------ Extracted information

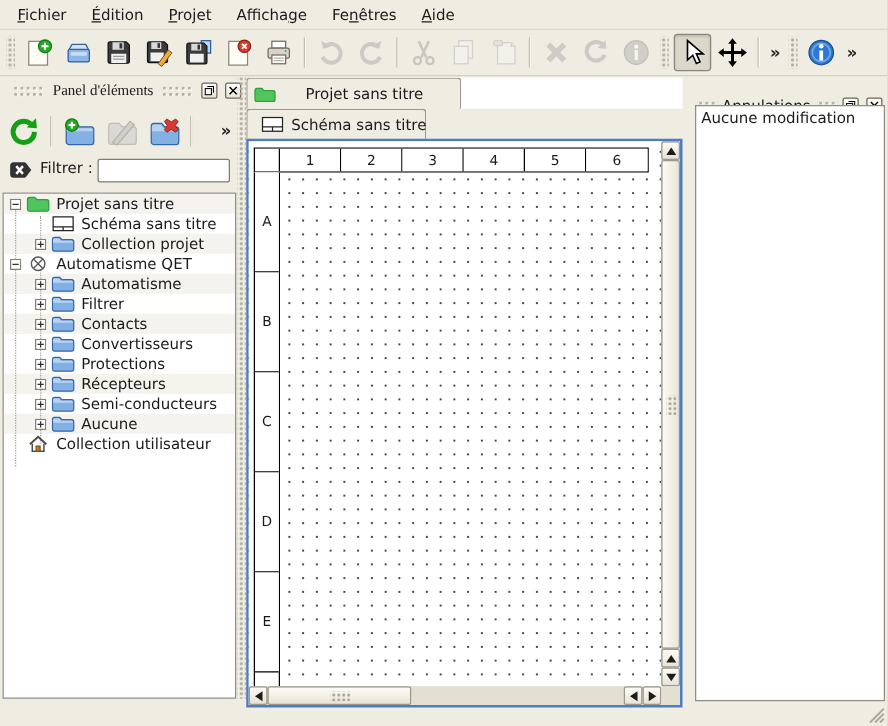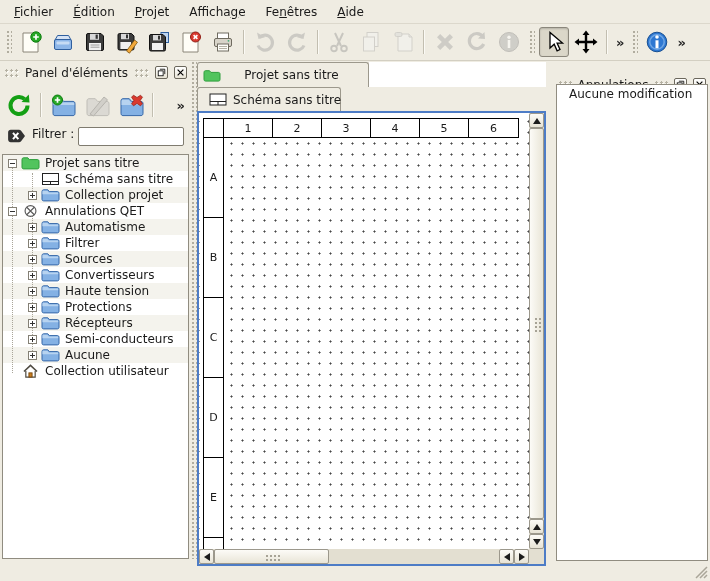--- a/index.html
+++ b/index.html
@@ -87,21 +87,21 @@
   .htrough{flex:1;}
   .gripdots{width:16px;height:8px;background-image:radial-gradient(#a7a396 1px,transparent 1.3px);background-size:4px 4px;background-position:1px 1px;}
   .vscroll .gripdots{width:8px;height:16px;}
   .scorner{position:absolute;left:330px;top:436px;width:15px;height:15px;background:#e3dfd1;}
   .tri-up{width:0;height:0;border-left:4px solid transparent;border-right:4px solid transparent;border-bottom:6px solid #1c1c1c;}
   .tri-down{width:0;height:0;border-left:4px solid transparent;border-right:4px solid transparent;border-top:6px solid #1c1c1c;}
   .tri-left{width:0;height:0;border-top:4px solid transparent;border-bottom:4px solid transparent;border-right:6px solid #1c1c1c;}
   .tri-right{width:0;height:0;border-top:4px solid transparent;border-bottom:4px solid transparent;border-left:6px solid #1c1c1c;}
   
   .rlist{position:absolute;left:556px;top:84px;width:152px;height:477px;background:#fff;border:1px solid #908c80;box-sizing:border-box;}
-  .rlist .litem{padding:2px 12px;font-size:12px;white-space:nowrap;}
+  .rlist .litem{padding:2px 4px;font-size:12px;white-space:nowrap;}
   
   .statusbar{position:absolute;left:0;top:566px;width:710px;height:15px;}
   .sizegrip{position:absolute;right:2px;bottom:2px;width:13px;height:13px;}
 </style>
 </head>
 <body>
 
 <div id="app" style="--winbg: #efece2;">
 
   <div class="menubar">
@@ -282,21 +282,21 @@
             <circle cx="12" cy="12" r="9.8" fill="#2e78d2" stroke="#174f92"></circle>
             <circle cx="12" cy="12" r="7.2" fill="none" stroke="#6fa6e4" stroke-width="1.5"></circle>
             <circle cx="12" cy="7" r="1.8" fill="#fff"></circle>
             <path d="M10.5 10.3h3v8h-3z" fill="#fff"></path>
           </svg>
         </span>
       </div>
       <div class="toverflow">»</div>
     </div>
 
-  <div class="docktitle" style="left:2px;top:62px;width:187px;">
+  <div class="docktitle" style="left:8px;top:62px;width:187px;font-family:Liberation Serif, serif;">
     <div class="dockdots"></div>
     <div class="docktext">Panel d'éléments</div>
     <div class="dockdots"></div>
     <div class="dockbtn">
         <svg viewBox="0 0 11 11">
           <path d="M3.5 1.5h6v6" fill="none" stroke="#000"></path>
           <rect x="1.5" y="3.5" width="6" height="6" fill="#fff" stroke="#000"></rect>
         </svg>
       </div>
     <div class="dockbtn">
@@ -409,21 +409,21 @@
             <rect x="0.5" y="0.5" width="8" height="8" fill="#fff" stroke="#848075"></rect>
             <path d="M2 4.5h5" stroke="#333"></path>
           </svg>
         </span>
         <span class="ticn">
           <svg viewBox="0 0 16 16">
             <circle cx="8" cy="8" r="6.2" fill="#fff" stroke="#5a5a5a" stroke-width="1.3"></circle>
             <path d="M3.7 3.7l8.6 8.6M12.3 3.7l-8.6 8.6" stroke="#5a5a5a" stroke-width="1.3"></path>
           </svg>
         </span>
-        <span class="tlabel">Annulations QET</span>
+        <span class="tlabel">Automatisme QET</span>
       </div>
       <div class="trow alt">
         <span style="width: 25px; flex: 0 0 auto;"></span>
         <span class="texp">
           <svg viewBox="0 0 9 9">
             <rect x="0.5" y="0.5" width="8" height="8" fill="#fff" stroke="#848075"></rect>
             <path d="M2 4.5h5M4.5 2v5" stroke="#333"></path>
           </svg>
         </span>
         <span class="ticn">
@@ -457,53 +457,37 @@
             <rect x="0.5" y="0.5" width="8" height="8" fill="#fff" stroke="#848075"></rect>
             <path d="M2 4.5h5M4.5 2v5" stroke="#333"></path>
           </svg>
         </span>
         <span class="ticn">
           <svg viewBox="0 0 19 14">
             <path d="M1 3.6c0-1 .6-1.8 1.6-1.8h4.2l1.5 1.8h8.1c1 0 1.6.7 1.6 1.7v5.9c0 1-.6 1.7-1.6 1.7H2.6c-1 0-1.6-.7-1.6-1.7z" fill="#84b1e4" stroke="#3567a8"></path>
             <path d="M1.4 3.8c0-.6.4-1.1 1-1.1h3.9l1.5 1.8h8.4c.6 0 1 .4 1 1v.7H1.4z" fill="#b7d3f0"></path>
           </svg>
         </span>
-        <span class="tlabel">Sources</span>
+        <span class="tlabel">Contacts</span>
       </div>
       <div class="trow">
         <span style="width: 25px; flex: 0 0 auto;"></span>
         <span class="texp">
           <svg viewBox="0 0 9 9">
             <rect x="0.5" y="0.5" width="8" height="8" fill="#fff" stroke="#848075"></rect>
             <path d="M2 4.5h5M4.5 2v5" stroke="#333"></path>
           </svg>
         </span>
         <span class="ticn">
           <svg viewBox="0 0 19 14">
             <path d="M1 3.6c0-1 .6-1.8 1.6-1.8h4.2l1.5 1.8h8.1c1 0 1.6.7 1.6 1.7v5.9c0 1-.6 1.7-1.6 1.7H2.6c-1 0-1.6-.7-1.6-1.7z" fill="#84b1e4" stroke="#3567a8"></path>
             <path d="M1.4 3.8c0-.6.4-1.1 1-1.1h3.9l1.5 1.8h8.4c.6 0 1 .4 1 1v.7H1.4z" fill="#b7d3f0"></path>
           </svg>
         </span>
         <span class="tlabel">Convertisseurs</span>
-      </div>
-      <div class="trow alt">
-        <span style="width: 25px; flex: 0 0 auto;"></span>
-        <span class="texp">
-          <svg viewBox="0 0 9 9">
-            <rect x="0.5" y="0.5" width="8" height="8" fill="#fff" stroke="#848075"></rect>
-            <path d="M2 4.5h5M4.5 2v5" stroke="#333"></path>
-          </svg>
-        </span>
-        <span class="ticn">
-          <svg viewBox="0 0 19 14">
-            <path d="M1 3.6c0-1 .6-1.8 1.6-1.8h4.2l1.5 1.8h8.1c1 0 1.6.7 1.6 1.7v5.9c0 1-.6 1.7-1.6 1.7H2.6c-1 0-1.6-.7-1.6-1.7z" fill="#84b1e4" stroke="#3567a8"></path>
-            <path d="M1.4 3.8c0-.6.4-1.1 1-1.1h3.9l1.5 1.8h8.4c.6 0 1 .4 1 1v.7H1.4z" fill="#b7d3f0"></path>
-          </svg>
-        </span>
-        <span class="tlabel">Haute tension</span>
       </div>
       <div class="trow">
         <span style="width: 25px; flex: 0 0 auto;"></span>
         <span class="texp">
           <svg viewBox="0 0 9 9">
             <rect x="0.5" y="0.5" width="8" height="8" fill="#fff" stroke="#848075"></rect>
             <path d="M2 4.5h5M4.5 2v5" stroke="#333"></path>
           </svg>
         </span>
         <span class="ticn">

------------

- Directions for this task: Please transcribe each entry exactly, but skip any picture it holds.

- The completed task:
--- a/index.html
+++ b/index.html
@@ -87,21 +87,21 @@
   .htrough{flex:1;}
   .gripdots{width:16px;height:8px;background-image:radial-gradient(#a7a396 1px,transparent 1.3px);background-size:4px 4px;background-position:1px 1px;}
   .vscroll .gripdots{width:8px;height:16px;}
   .scorner{position:absolute;left:330px;top:436px;width:15px;height:15px;background:#e3dfd1;}
   .tri-up{width:0;height:0;border-left:4px solid transparent;border-right:4px solid transparent;border-bottom:6px solid #1c1c1c;}
   .tri-down{width:0;height:0;border-left:4px solid transparent;border-right:4px solid transparent;border-top:6px solid #1c1c1c;}
   .tri-left{width:0;height:0;border-top:4px solid transparent;border-bottom:4px solid transparent;border-right:6px solid #1c1c1c;}
   .tri-right{width:0;height:0;border-top:4px solid transparent;border-bottom:4px solid transparent;border-left:6px solid #1c1c1c;}
   
   .rlist{position:absolute;left:556px;top:84px;width:152px;height:477px;background:#fff;border:1px solid #908c80;box-sizing:border-box;}
-  .rlist .litem{padding:2px 12px;font-size:12px;white-space:nowrap;}
+  .rlist .litem{padding:2px 4px;font-size:12px;white-space:nowrap;}
   
   .statusbar{position:absolute;left:0;top:566px;width:710px;height:15px;}
   .sizegrip{position:absolute;right:2px;bottom:2px;width:13px;height:13px;}
 </style>
 </head>
 <body>
 
 <div id="app" style="--winbg: #efece2;">
 
   <div class="menubar">
@@ -282,21 +282,21 @@
             <circle cx="12" cy="12" r="9.8" fill="#2e78d2" stroke="#174f92"></circle>
             <circle cx="12" cy="12" r="7.2" fill="none" stroke="#6fa6e4" stroke-width="1.5"></circle>
             <circle cx="12" cy="7" r="1.8" fill="#fff"></circle>
             <path d="M10.5 10.3h3v8h-3z" fill="#fff"></path>
           </svg>
         </span>
       </div>
       <div class="toverflow">»</div>
     </div>
 
-  <div class="docktitle" style="left:2px;top:62px;width:187px;">
+  <div class="docktitle" style="left:8px;top:62px;width:187px;font-family:Liberation Serif, serif;">
     <div class="dockdots"></div>
     <div class="docktext">Panel d'éléments</div>
     <div class="dockdots"></div>
     <div class="dockbtn">
         <svg viewBox="0 0 11 11">
           <path d="M3.5 1.5h6v6" fill="none" stroke="#000"></path>
           <rect x="1.5" y="3.5" width="6" height="6" fill="#fff" stroke="#000"></rect>
         </svg>
       </div>
     <div class="dockbtn">
@@ -409,21 +409,21 @@
             <rect x="0.5" y="0.5" width="8" height="8" fill="#fff" stroke="#848075"></rect>
             <path d="M2 4.5h5" stroke="#333"></path>
           </svg>
         </span>
         <span class="ticn">
           <svg viewBox="0 0 16 16">
             <circle cx="8" cy="8" r="6.2" fill="#fff" stroke="#5a5a5a" stroke-width="1.3"></circle>
             <path d="M3.7 3.7l8.6 8.6M12.3 3.7l-8.6 8.6" stroke="#5a5a5a" stroke-width="1.3"></path>
           </svg>
         </span>
-        <span class="tlabel">Annulations QET</span>
+        <span class="tlabel">Automatisme QET</span>
       </div>
       <div class="trow alt">
         <span style="width: 25px; flex: 0 0 auto;"></span>
         <span class="texp">
           <svg viewBox="0 0 9 9">
             <rect x="0.5" y="0.5" width="8" height="8" fill="#fff" stroke="#848075"></rect>
             <path d="M2 4.5h5M4.5 2v5" stroke="#333"></path>
           </svg>
         </span>
         <span class="ticn">
@@ -457,53 +457,37 @@
             <rect x="0.5" y="0.5" width="8" height="8" fill="#fff" stroke="#848075"></rect>
             <path d="M2 4.5h5M4.5 2v5" stroke="#333"></path>
           </svg>
         </span>
         <span class="ticn">
           <svg viewBox="0 0 19 14">
             <path d="M1 3.6c0-1 .6-1.8 1.6-1.8h4.2l1.5 1.8h8.1c1 0 1.6.7 1.6 1.7v5.9c0 1-.6 1.7-1.6 1.7H2.6c-1 0-1.6-.7-1.6-1.7z" fill="#84b1e4" stroke="#3567a8"></path>
             <path d="M1.4 3.8c0-.6.4-1.1 1-1.1h3.9l1.5 1.8h8.4c.6 0 1 .4 1 1v.7H1.4z" fill="#b7d3f0"></path>
           </svg>
         </span>
-        <span class="tlabel">Sources</span>
+        <span class="tlabel">Contacts</span>
       </div>
       <div class="trow">
         <span style="width: 25px; flex: 0 0 auto;"></span>
         <span class="texp">
           <svg viewBox="0 0 9 9">
             <rect x="0.5" y="0.5" width="8" height="8" fill="#fff" stroke="#848075"></rect>
             <path d="M2 4.5h5M4.5 2v5" stroke="#333"></path>
           </svg>
         </span>
         <span class="ticn">
           <svg viewBox="0 0 19 14">
             <path d="M1 3.6c0-1 .6-1.8 1.6-1.8h4.2l1.5 1.8h8.1c1 0 1.6.7 1.6 1.7v5.9c0 1-.6 1.7-1.6 1.7H2.6c-1 0-1.6-.7-1.6-1.7z" fill="#84b1e4" stroke="#3567a8"></path>
             <path d="M1.4 3.8c0-.6.4-1.1 1-1.1h3.9l1.5 1.8h8.4c.6 0 1 .4 1 1v.7H1.4z" fill="#b7d3f0"></path>
           </svg>
         </span>
         <span class="tlabel">Convertisseurs</span>
-      </div>
-      <div class="trow alt">
-        <span style="width: 25px; flex: 0 0 auto;"></span>
-        <span class="texp">
-          <svg viewBox="0 0 9 9">
-            <rect x="0.5" y="0.5" width="8" height="8" fill="#fff" stroke="#848075"></rect>
-            <path d="M2 4.5h5M4.5 2v5" stroke="#333"></path>
-          </svg>
-        </span>
-        <span class="ticn">
-          <svg viewBox="0 0 19 14">
-            <path d="M1 3.6c0-1 .6-1.8 1.6-1.8h4.2l1.5 1.8h8.1c1 0 1.6.7 1.6 1.7v5.9c0 1-.6 1.7-1.6 1.7H2.6c-1 0-1.6-.7-1.6-1.7z" fill="#84b1e4" stroke="#3567a8"></path>
-            <path d="M1.4 3.8c0-.6.4-1.1 1-1.1h3.9l1.5 1.8h8.4c.6 0 1 .4 1 1v.7H1.4z" fill="#b7d3f0"></path>
-          </svg>
-        </span>
-        <span class="tlabel">Haute tension</span>
       </div>
       <div class="trow">
         <span style="width: 25px; flex: 0 0 auto;"></span>
         <span class="texp">
           <svg viewBox="0 0 9 9">
             <rect x="0.5" y="0.5" width="8" height="8" fill="#fff" stroke="#848075"></rect>
             <path d="M2 4.5h5M4.5 2v5" stroke="#333"></path>
           </svg>
         </span>
         <span class="ticn">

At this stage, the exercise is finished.